Data Catalog Features
Collects and Organizes All Metadata
The first step for building a data catalog is collecting the data’s metadata. Data catalogs use metadata to identify the data tables, files, and databases. The catalog crawls the company’s databases and brings the metadata (not the actual data) to the data catalog.
A Data Catalog can typically crawl Data Management Platforms such as:
- Relational Databases – Oracle, SQL Server, MySQL, DB2, etc.
- Data Warehouses – Teradata, Vertica, etc.
- Object Storage
- Cloud Platforms – Google Big Query, MS Azure Data Lake, AWS – Athena & Red Shift
- Non-Relational / NoSQL Databases- Cassandra, MongoDB
- Hadoop Distributions
Analytics and Business Intelligence Platforms such as:
- Modern Business Intelligence Platforms
- Analytic Applications
And Custom Applications
Shows Data Profile
By looking at the profile of data, consumers view and understand the data quickly. These profiles are informative summaries that explain the data. For example, the profile of a database often includes the number of tables, files, row counts, etc... For a table, the profile may include column description, top values in a column, null count of a column, distinct count, maximum value, minimum value, and much more.
Builds Data Lineage
Data Lineage is a visual representation of where the data is coming from, where it moves, and what transformations it undergoes over time. It provides the ability to track, manage and view the data transformation along its path from source to destination. Hence, it enables the analyst to trace errors back to the root cause in the analytics.
Marks Relationships Amongst Data
Through this feature, data consumers can discover related data across multiple databases. For example, an analyst may need consolidated customer information. Through the data catalog, she finds that five files in five different systems have customer data.
With a data catalog and the help of IT, one can have an experimental area where you can join all the data and clean it. Then one can use that consolidated customer data to achieve your business goals.

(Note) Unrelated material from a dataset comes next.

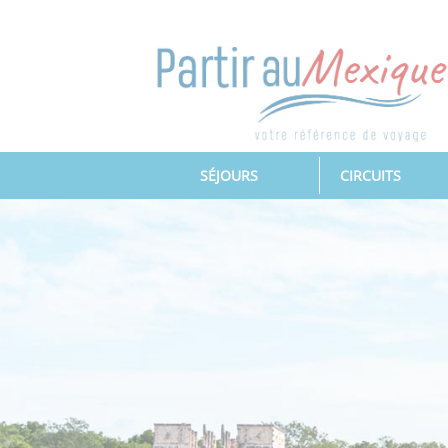
(CURRENT)
SÉJOURS
CIRCUITS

Houses a Business Glossary
A data catalog is an apt platform to host a business glossary and make it available across an organization. A business glossary is a document that enables data stewards to build and manage a common business vocabulary. This vocabulary can be linked to the underlying technical metadata to provide a direct association between business terms and objects.
Tags Data Through AI
This feature enables PII to be found quickly through the use of AI, automatically masking the information. Assuring privacy compliance changes from a process that could take several weeks, or even months, to a few days.